Grossberg didn’t dare to say anything else.
“What’s left for me?” he shot back. “Riddle me that, old man. Tell me why I shouldn’t have just died in that bed. The woman I hate is already rotting in jail. And the woman I love is dead!” With that, he slammed the picture face-down on Grossberg’s desk. The glass in the frame shattered on its surface, causing Grossberg to jump.
“All that’s left,” he murmured, staring endlessly at the shattered glass on the desk, “is Lady Justice. She’s blind, just like me. And I will see her will be done.” A dark smile rose on his lips, tempered with rage and hatred. “Bet on it—she’ll prevail. But I can’t do it here.”
Grossberg swallowed nervously after a moment or so. “What do you mean?”
“Consider this my two week’s notice, five years overdue,” he replied. He drew the thermos from his belt and unscrewed the lid, pouring a cupful of steaming hot coffee into the lid and swirling it around to enjoy the aroma. “I’m going into battle on my favorite playing field—but I’ll never face my enemy if I don’t take up the opposing colors.”
“You’re…” Grossberg took a moment to decipher his usual dense metaphorical speech pattern. “What do you mean?”
“The days of defending the guilty are over. Diego Armando is dead. I will become a prosecutor,” he clarified. “I will take up the sword and destroy the wicked myself.”
“Diego, please don’t be hasty,” Grossberg sighed. “You’re in pain. You’re upset—that much I know. I know I can’t possibly understand the extent of it, but do you think this is the answer? Throwing away your career—your past?”
“Why not?” he replied. “They’re mine to throw away as I please.”
“I beg you, Diego don’t try to do this alone. You need help.”
“I don’t need any help,” he shot back. “You, the doctors, everyone seems to think so—but you’re wrong. I’m all I have left to count on in this cold world. There’s nothing left for me but my destiny, forged in the fires of hell and sealed in blood. My own life’s blood—” He held up the thermos lid of coffee and abruptly downed it, without even flinching at the temperature or the taste. “—Blacker than a moonless night, hotter and more bitter than hell itself—that is my fate. I’ll swallow it all.”

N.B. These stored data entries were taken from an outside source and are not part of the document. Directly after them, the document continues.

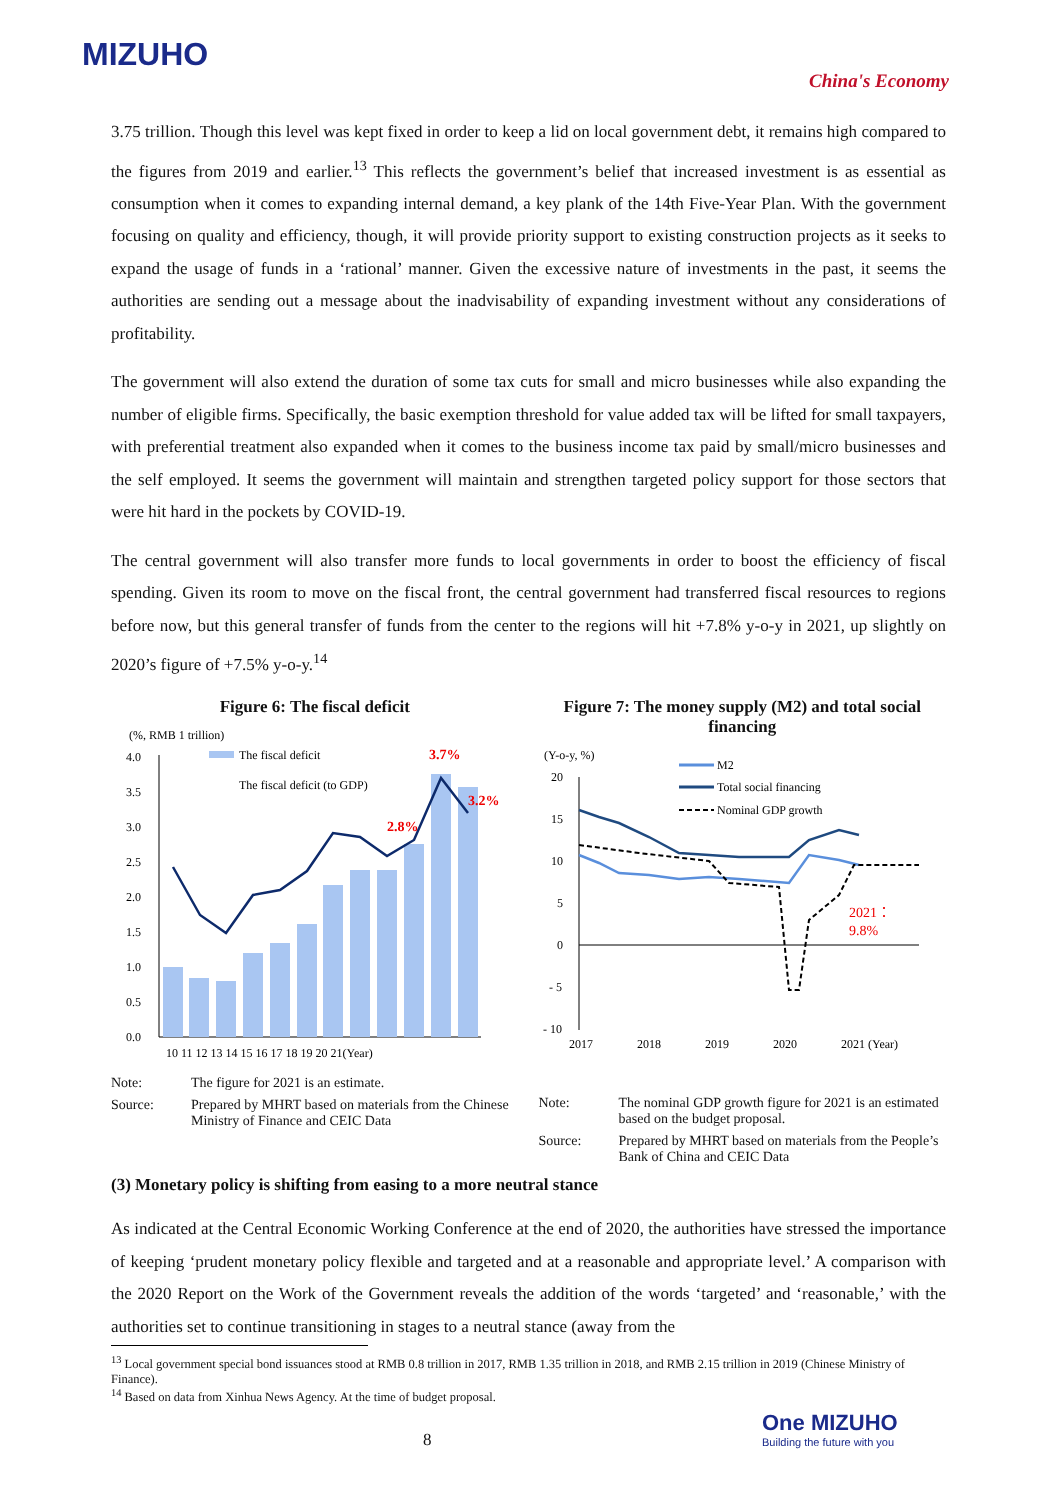MIZUHO
China's Economy
3.75 trillion. Though this level was kept fixed in order to keep a lid on local government debt, it remains high compared to the figures from 2019 and earlier.<sup>13</sup> This reflects the government’s belief that increased investment is as essential as consumption when it comes to expanding internal demand, a key plank of the 14th Five-Year Plan. With the government focusing on quality and efficiency, though, it will provide priority support to existing construction projects as it seeks to expand the usage of funds in a ‘rational’ manner. Given the excessive nature of investments in the past, it seems the authorities are sending out a message about the inadvisability of expanding investment without any considerations of profitability.
The government will also extend the duration of some tax cuts for small and micro businesses while also expanding the number of eligible firms. Specifically, the basic exemption threshold for value added tax will be lifted for small taxpayers, with preferential treatment also expanded when it comes to the business income tax paid by small/micro businesses and the self employed. It seems the government will maintain and strengthen targeted policy support for those sectors that were hit hard in the pockets by COVID-19.
The central government will also transfer more funds to local governments in order to boost the efficiency of fiscal spending. Given its room to move on the fiscal front, the central government had transferred fiscal resources to regions before now, but this general transfer of funds from the center to the regions will hit +7.8% y-o-y in 2021, up slightly on 2020’s figure of +7.5% y-o-y.<sup>14</sup>
Figure 6: The fiscal deficit
(%, RMB 1 trillion)
4.0
3.5
3.0
2.5
2.0
1.5
1.0
0.5
0.0
The fiscal deficit
The fiscal deficit (to GDP)
3.7%
3.2%
2.8%
10 11 12 13 14 15 16 17 18 19 20 21(Year)
Note: The figure for 2021 is an estimate.
Source: Prepared by MHRT based on materials from the Chinese Ministry of Finance and CEIC Data
Figure 7: The money supply (M2) and total social financing
(Y-o-y, %)
20
15
10
5
0
- 5
- 10
M2
Total social financing
Nominal GDP growth
2021：
9.8%
2017
2018
2019
2020
2021 (Year)
Note: The nominal GDP growth figure for 2021 is an estimated based on the budget proposal.
Source: Prepared by MHRT based on materials from the People’s Bank of China and CEIC Data
(3) Monetary policy is shifting from easing to a more neutral stance
As indicated at the Central Economic Working Conference at the end of 2020, the authorities have stressed the importance of keeping ‘prudent monetary policy flexible and targeted and at a reasonable and appropriate level.’ A comparison with the 2020 Report on the Work of the Government reveals the addition of the words ‘targeted’ and ‘reasonable,’ with the authorities set to continue transitioning in stages to a neutral stance (away from the
<sup>13</sup> Local government special bond issuances stood at RMB 0.8 trillion in 2017, RMB 1.35 trillion in 2018, and RMB 2.15 trillion in 2019 (Chinese Ministry of Finance).
<sup>14</sup> Based on data from Xinhua News Agency. At the time of budget proposal.
8
One MIZUHO
Building the future with you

He screwed the lid back to his thermos and stood up, turning towards the door to leave. “Nobody else can handle the bitterness. I take it on myself—I am the one who must live with this damnation. And I intend to do it alone.”
“Diego,” Grossberg said quickly, shaking his head. “Please. Think of Mia—would she want you to do this?”
He blistered suddenly, spinning around and facing Grossberg with a furious snarl on his lips. “One more thing. Don’t call me that dead man’s name.”
“What…?” Grossberg hesitated.
“My name, and you would do well to remember it,” he said sharply, “is Godot.”